- **Supplied text**:
::::

This study was focused on the Canadian province of British Columbia, which covers 1 million km2, and has strong latitudinal, altitudinal, and longitudinal environmental gradients (from temperate rainforest to boreal forest, semi-desert, and dry grasslands). BC encompasses the most extensive undisturbed temperate rainforests, and some of the last free flowing rivers and intact vertebrate food webs in temperate North America. At the same time, much of the province has been under intense resource extraction pressure (timber, mining, natural gas) for nearly a century, and such extraction continues to contribute substantially to a growing domestic economy as well as foreign trade.

We used existing Life Cycle Assessment (LCA) studies to predict future GHG emissions for wind farms and run-of-river hydro, and combined combustion and upstream emission estimates for future projected natural gas development (e.g., shale gas extraction, processing, and transport). Second, we extracted the costs of electricity production ($/MWh) from both renewable sources, and from natural gas combustion from an existing dataset of all potential electricity sources, used in strategic energy planning in British Columbia38; we limited the dataset to potential development sites with electricity production costs of < $150/MWh to reflect current electricity markets39. Lastly, we estimated the spatial overlap of each energy technology with areas of high conservation priority in BC derived using systematic conservation planning principles40. We identified areas of high conservation value drawing on 385 vertebrate species distributions (341 small-bodied terrestrial species, 7 large-bodied carnivores and ungulates, and 37 fish species) and existing anthropogenic disturbance (i.e., forestry and linear infrastructure) under five prioritization scenarios: each of the three sets of species and anthropogenic disturbance separately, and a scenario combining all four datasets.

::::

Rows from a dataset

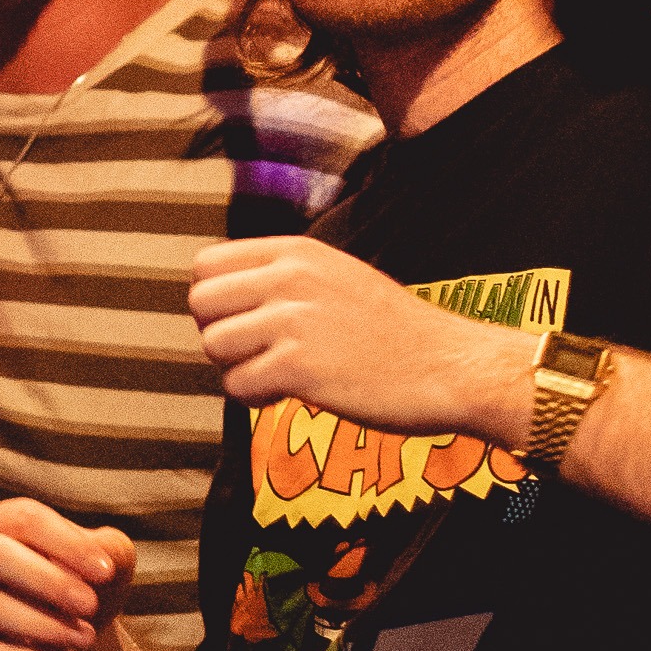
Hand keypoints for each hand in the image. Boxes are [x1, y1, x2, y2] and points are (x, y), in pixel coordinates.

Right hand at [0, 499, 137, 650]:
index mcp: (9, 522)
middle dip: (46, 582)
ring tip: (86, 637)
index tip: (105, 572)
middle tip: (89, 605)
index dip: (65, 543)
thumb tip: (101, 559)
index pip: (25, 519)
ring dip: (42, 624)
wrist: (80, 636)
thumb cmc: (91, 585)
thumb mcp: (112, 561)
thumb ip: (110, 550)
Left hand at [186, 235, 532, 444]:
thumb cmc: (396, 332)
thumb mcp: (337, 277)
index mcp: (297, 251)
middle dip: (219, 334)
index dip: (217, 301)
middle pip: (200, 303)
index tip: (246, 323)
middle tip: (257, 354)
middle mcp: (290, 277)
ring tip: (277, 375)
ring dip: (237, 369)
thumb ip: (285, 278)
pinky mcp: (299, 367)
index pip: (207, 265)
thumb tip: (226, 296)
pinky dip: (256, 398)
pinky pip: (238, 385)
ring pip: (213, 345)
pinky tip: (290, 394)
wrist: (450, 367)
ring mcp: (294, 320)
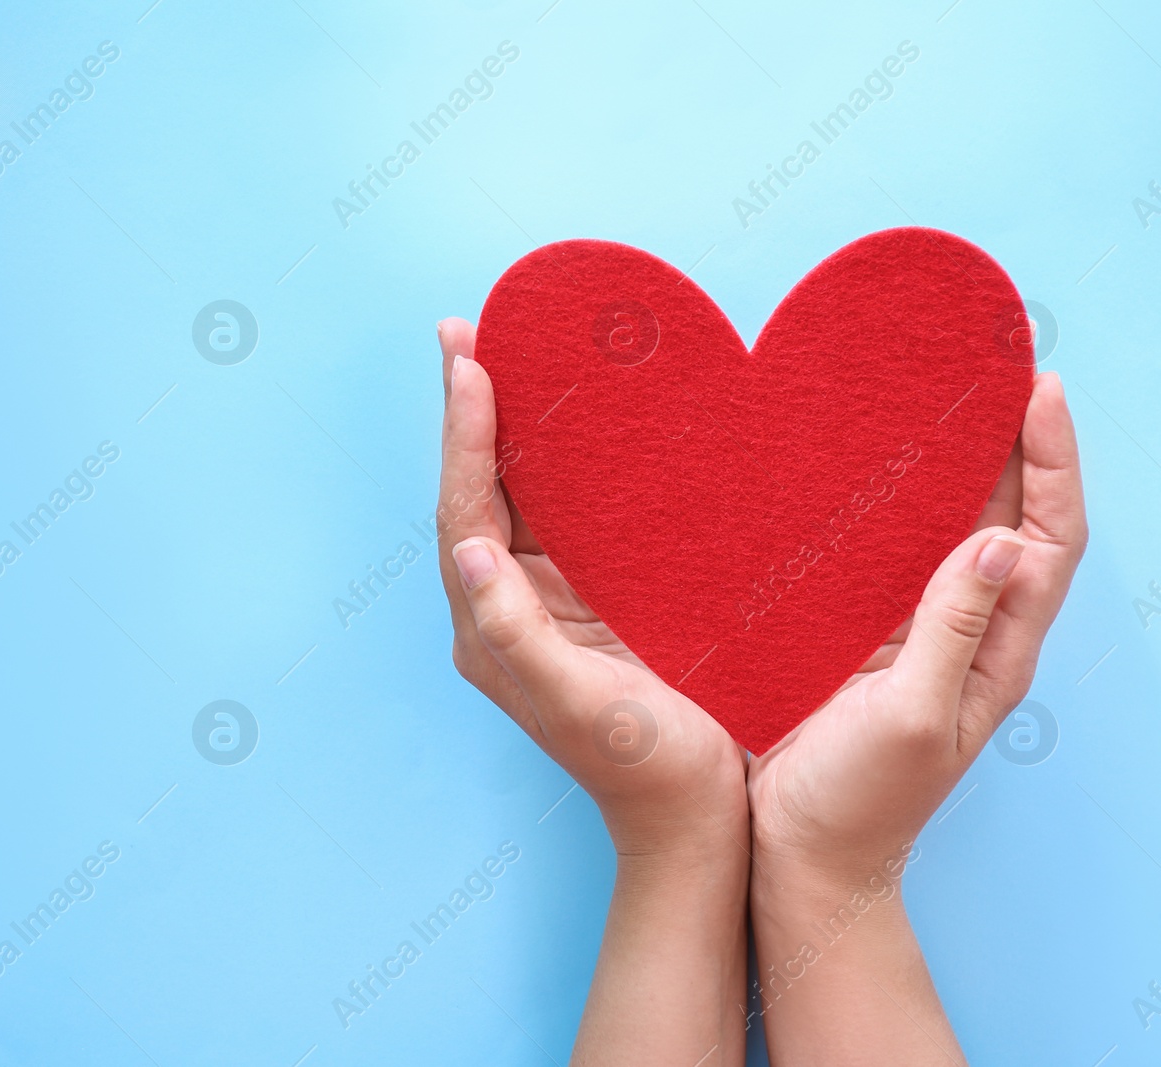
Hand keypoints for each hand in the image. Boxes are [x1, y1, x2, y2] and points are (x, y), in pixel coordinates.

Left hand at [435, 318, 749, 1064]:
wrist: (697, 820)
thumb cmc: (643, 768)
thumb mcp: (576, 705)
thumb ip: (514, 635)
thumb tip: (468, 551)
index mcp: (490, 630)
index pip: (463, 511)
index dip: (465, 435)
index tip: (468, 361)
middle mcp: (506, 608)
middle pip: (478, 490)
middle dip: (471, 410)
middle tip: (468, 329)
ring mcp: (546, 603)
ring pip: (519, 495)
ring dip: (510, 424)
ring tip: (509, 349)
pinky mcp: (589, 601)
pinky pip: (565, 515)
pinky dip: (562, 461)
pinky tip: (580, 420)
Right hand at [744, 370, 1087, 1064]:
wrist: (800, 851)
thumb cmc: (861, 802)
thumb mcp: (915, 718)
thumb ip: (955, 630)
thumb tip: (1003, 540)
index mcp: (997, 650)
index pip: (1050, 538)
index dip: (1052, 462)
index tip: (1038, 390)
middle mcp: (965, 628)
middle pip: (1010, 516)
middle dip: (1011, 440)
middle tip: (988, 368)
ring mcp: (912, 628)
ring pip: (947, 527)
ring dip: (950, 462)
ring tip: (932, 395)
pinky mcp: (858, 630)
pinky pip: (885, 552)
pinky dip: (884, 502)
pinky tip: (858, 466)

::::

- **Directions**:
**a.** Do these statements agree with the passage on energy development and conservation in British Columbia? (i) The province covers 1 million km2. (ii) The cost dataset was limited to sites producing electricity for less than $100/MWh. (iii) The species distributions used included 7 large-bodied carnivores and ungulates. Give yes or no for each, quoting the deciding words.
**b.** Could you continue the passage on energy development and conservation in British Columbia from where it stops?

- **Responses by item number**:
**a.**
(i) Yes: "which covers 1 million km2"
(ii) No: "potential development sites with electricity production costs of < $150/MWh"
(iii) Yes: "7 large-bodied carnivores and ungulates"

**b.**
Energy datasets

To evaluate how potential energy development overlaps with areas of high conservation priority in BC we used a spatially-explicit dataset produced by the BC Provincial power utility BC Hydro (38; https://catalogue.data.gov.bc.ca/dataset/bc-hydro-resource-options-mapping-2013) that identified locations of potential electricity production (wind farms and run-of-river hydro) infrastructure38. Specifically, BC Hydro used topographic and climatic factors to identify the approximate sitting of individual renewable energy projects, as well as the spatial location of potential infrastructure associated with each project, such as access roads connecting each project to the nearest road network, and powerlines connecting each project to the provincial power grid38. While other energy technologies have been identified, wind farms and run-of-river hydro represent more than half of the potential renewable electricity generation in BC38, and nearly 8,000 potential development locations. We set a maximum development cost of $150/MWh to limit our analysis to a subset of economically viable projects, resulting in 66 run-of-river hydro locations and 87 wind farm locations (Fig. 1). We chose this threshold to be greater than the highest price paid for renewable energy in BC (up to $124/MWh in 2017) to allow for increases in the cost of electricity in the near future, but also to exclude sites that are cost-prohibitive in the near term. This threshold also reflects renewable electricity costs worldwide, which have been decreasing over the past two decades, and are forecast to decrease in the near term39. Energy cost estimates for wind and run-of-river locations are amortized for the lifetime of the projects (~30 years), include all infrastructure development (i.e., roads, power generation facilities, and powerlines), and are expressed in 2013 dollars38.

Figure 1

figure1

Spatial distribution of potential run-of-river hydro and wind farm facilities (projects < $150/MWh), and shale gas basins in British Columbia. Run-of-river hydro and wind farm data from BC Hydro Resource Options Report (2013); shale basins data from DataBC (https://apps.gov.bc.ca/pub/dwds/home.so). Maps produced using ArcGIS 10.5 (ESRI, Redlands CA, USA).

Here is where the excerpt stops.